Please copy out, word for word, the reply below on naming the proposed numeric functions.

• READING TEXT
######
Re: proposal: minscale, rtrim, btrim functions for numeric

From

"Karl O. Pinc"

Date:

09 December 2019, 02:22:39

On Sun, 08 Dec 2019 13:57:00 -0500
Tom Lane <tgl@sss.pgh.pa.us> wrote:

> "Karl O. Pinc" <kop@meme.com> writes:
> > FWIW, I bumped around the Internet and looked at Oracle docs to see
> > if there's any reason why minscale() might not be a good function
> > name. I couldn't find any problems.  
> 
> > I also couldn't think of a better name than trim_scale() and don't
> > have any problems with the name.  
> 
> I'd just comment that it seems weird that the same patch is
> introducing two functions with inconsistently chosen names.  Why does
> one have an underscore separating the words and the other not?  I
> haven't got a large investment in either naming convention
> specifically, but it'd be nice if we could at least pretend to be
> considering consistency.
######
• AVAILABLE DATA
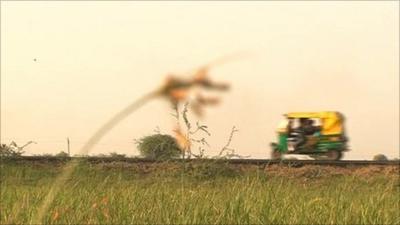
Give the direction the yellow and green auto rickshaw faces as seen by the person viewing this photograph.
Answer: facing to the left of the viewer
######
• RESULT OF THE TASK
Re: proposal: minscale, rtrim, btrim functions for numeric

From

"Karl O. Pinc"

Date:

09 December 2019, 02:22:39

On Sun, 08 Dec 2019 13:57:00 -0500
Tom Lane <tgl@sss.pgh.pa.us> wrote:

> "Karl O. Pinc" <kop@meme.com> writes:
> > FWIW, I bumped around the Internet and looked at Oracle docs to see
> > if there's any reason why minscale() might not be a good function
> > name. I couldn't find any problems.  
> 
> > I also couldn't think of a better name than trim_scale() and don't
> > have any problems with the name.  
> 
> I'd just comment that it seems weird that the same patch is
> introducing two functions with inconsistently chosen names.  Why does
> one have an underscore separating the words and the other not?  I
> haven't got a large investment in either naming convention
> specifically, but it'd be nice if we could at least pretend to be
> considering consistency.